Cornlis pada Munas II ICDN: Dayak Wajib Merebut Kembali Sejarah yang Dihapus
Cornelis membeberkan fakta Eksploitasi Dayak dari Masa ke Masa. Kredit gambar: Erempespe. |
🌍 LANDAK POST | PONTIANAK: Musyawarah Nasional (Munas) II Ikatan Cendekiawan Dayak Nasional (ICDN) menjadi titik balik penting dalam perjalanan intelektual Dayak.

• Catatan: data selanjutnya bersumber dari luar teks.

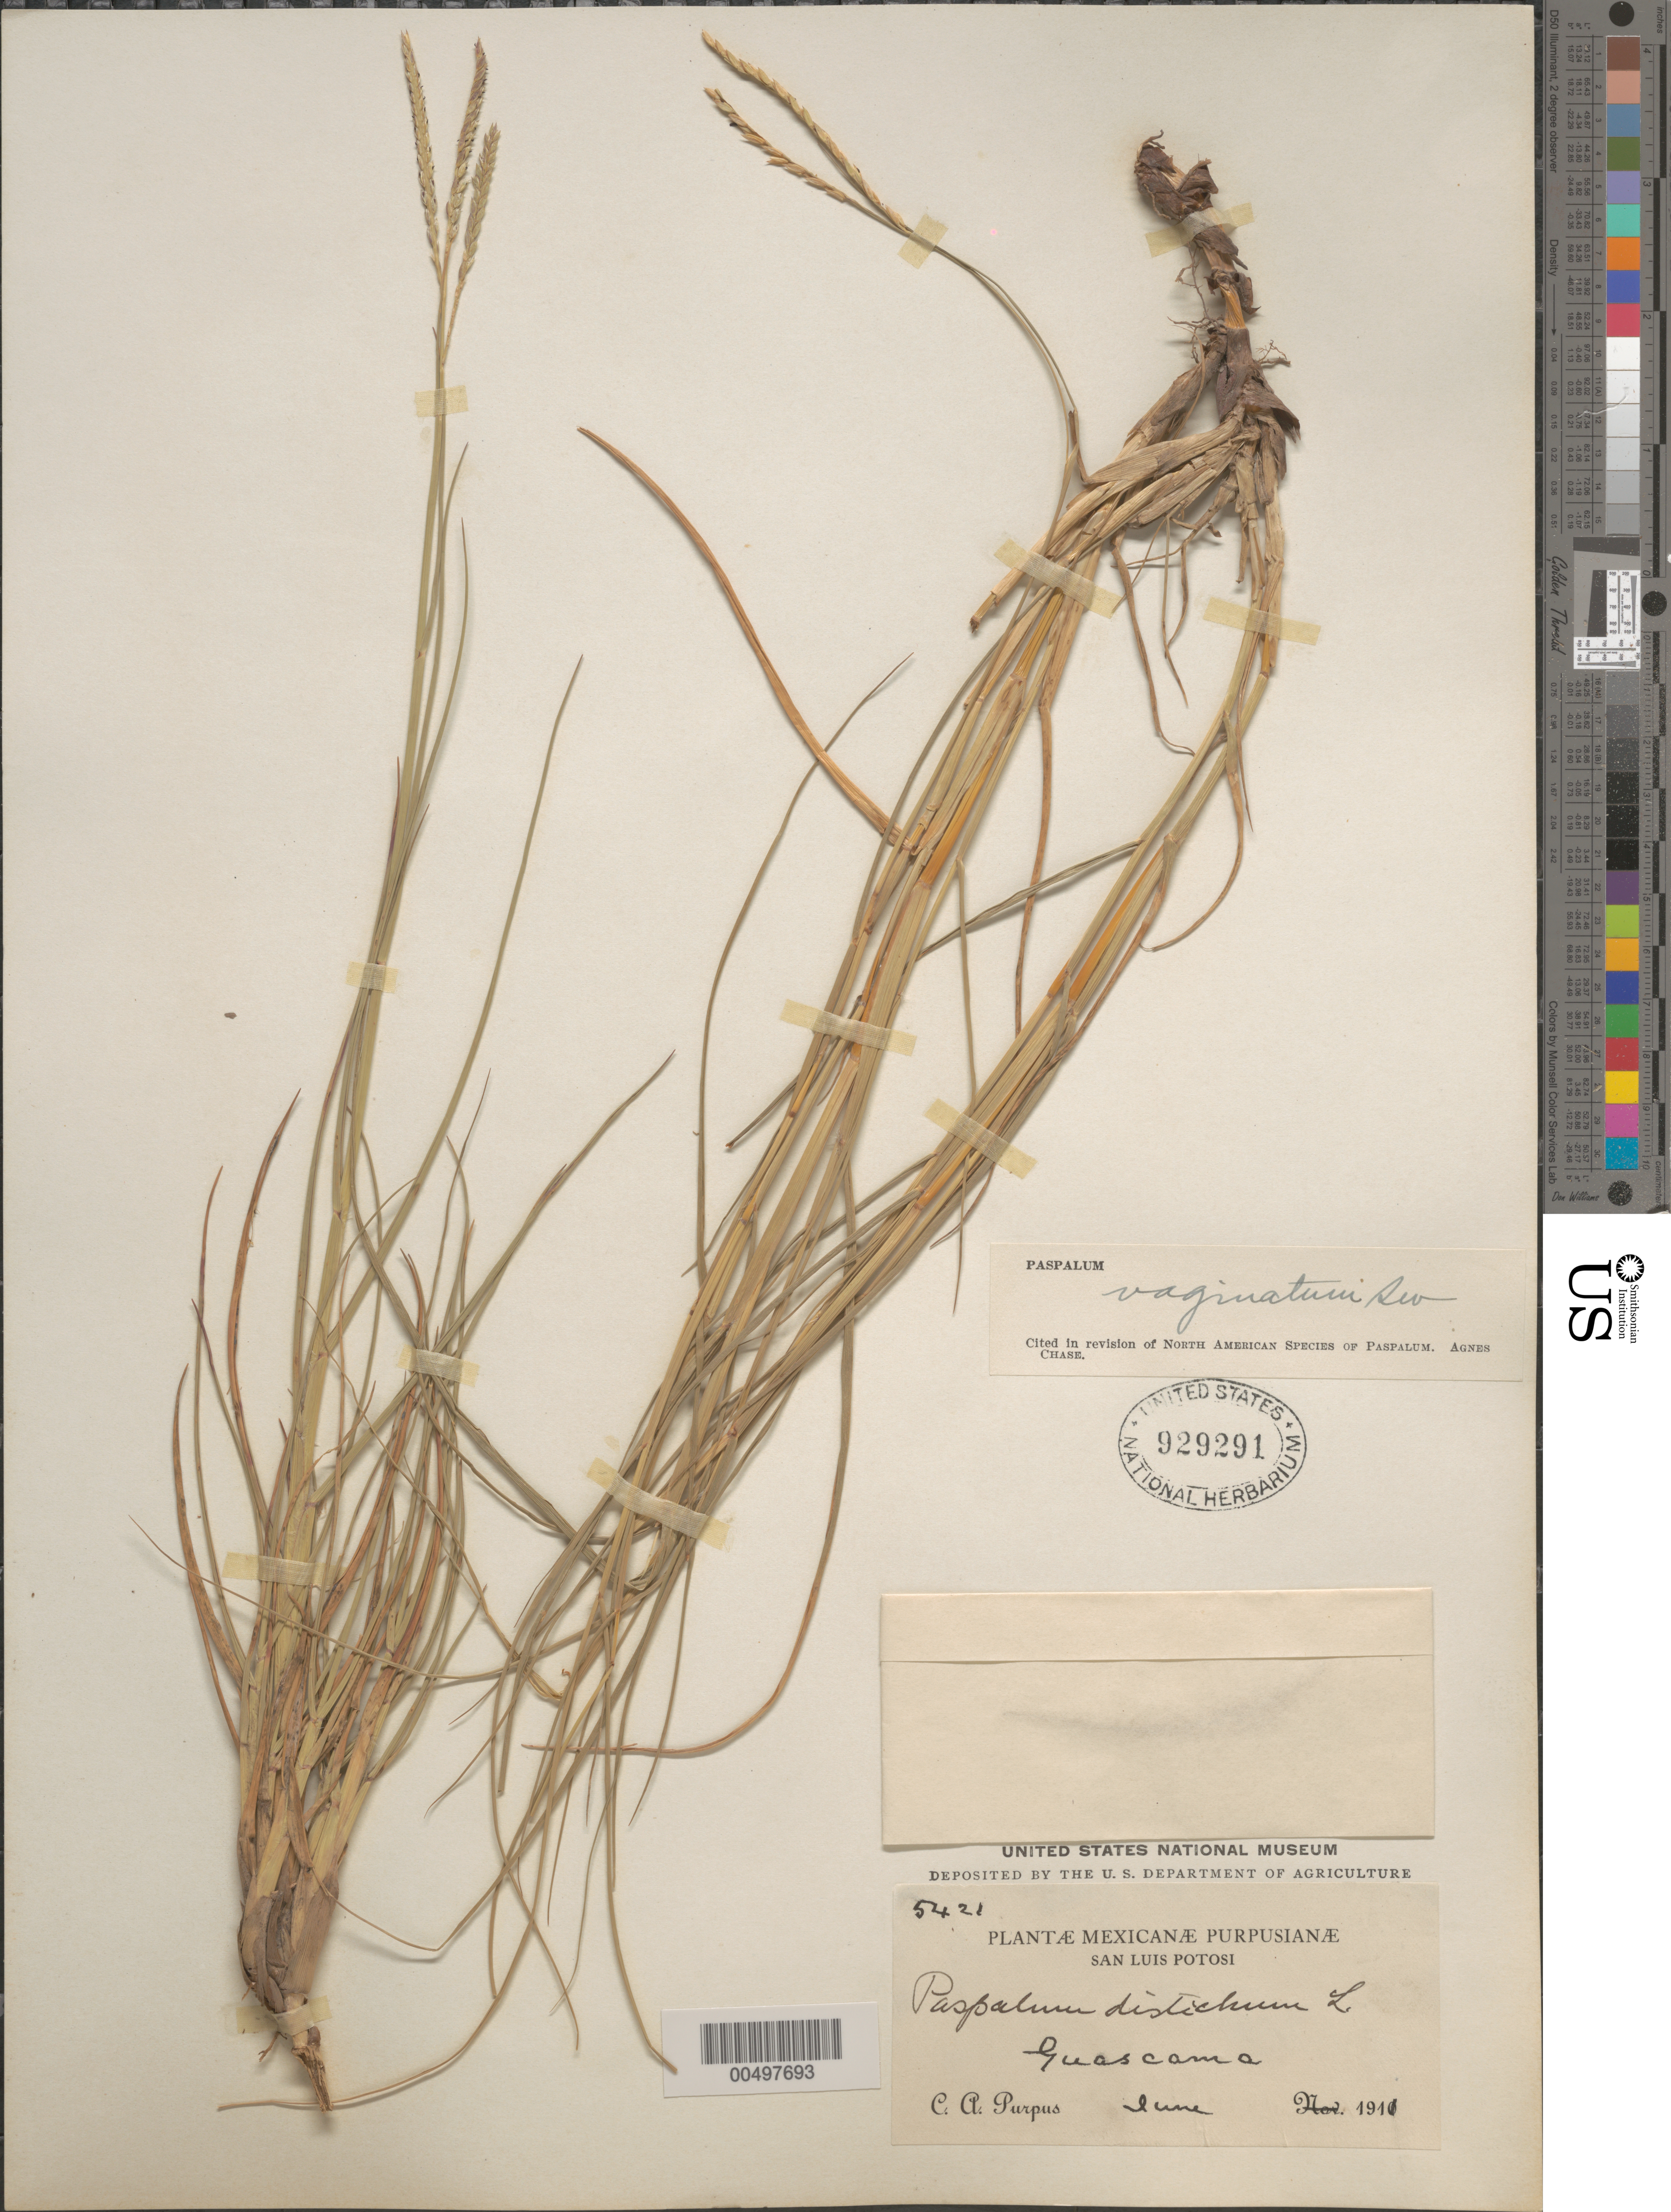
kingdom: Plantae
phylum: Tracheophyta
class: Liliopsida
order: Poales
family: Poaceae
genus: Paspalum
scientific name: Paspalum distichum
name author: L.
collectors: C. A. Purpus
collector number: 5421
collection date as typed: Jun 1911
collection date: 1911-06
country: Mexico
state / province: San Luis Potosi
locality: Guascama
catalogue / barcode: US 929291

Di podium utama Munas yang digelar di Pontianak, dua tokoh utama tampil membedah luka lama yang belum sembuh: Dr. (H.C.) Cornelis, M.H. dan Masri Sareb Putra, M.A., hadir sebagai pembicara kunci dengan tema menggugah: "Eksploitasi Dayak dari Masa ke Masa: Asal-Usul yang Dilenyapkan, Kolonialisme yang Menghisap, dan Orde Baru yang Membajak Borneo."
Sejarah yang Dihapus, Kekayaan yang Dikeruk
Isu yang diangkat bukan sembarang topik. Ia menyentuh inti dari perjalanan panjang eksploitasi terhadap masyarakat Dayak—dimulai dari penafian atas asal-usul mereka, dilanjutkan oleh penindasan kolonial, hingga eksploitasi sistematis oleh negara di era Orde Baru.
"Topik ini mendebarkan sekaligus menggugah," ujar Dr. Willy Midel Yosef, Ketua Umum ICDN. Moderator diskusi, Prof. Adri Paton, menambahkan, “Ini isu krusial yang jarang dibicarakan, padahal dampaknya nyata.”
Cornelis menegaskan pentingnya membuka kembali luka sejarah ini. “Orang Dayak mesti tahu dari mana mereka pernah dijajah, agar tahu titik awal untuk bangkit. Pengelolaan kekayaan Borneo harus kembali ke tangan masyarakatnya sendiri,” katanya.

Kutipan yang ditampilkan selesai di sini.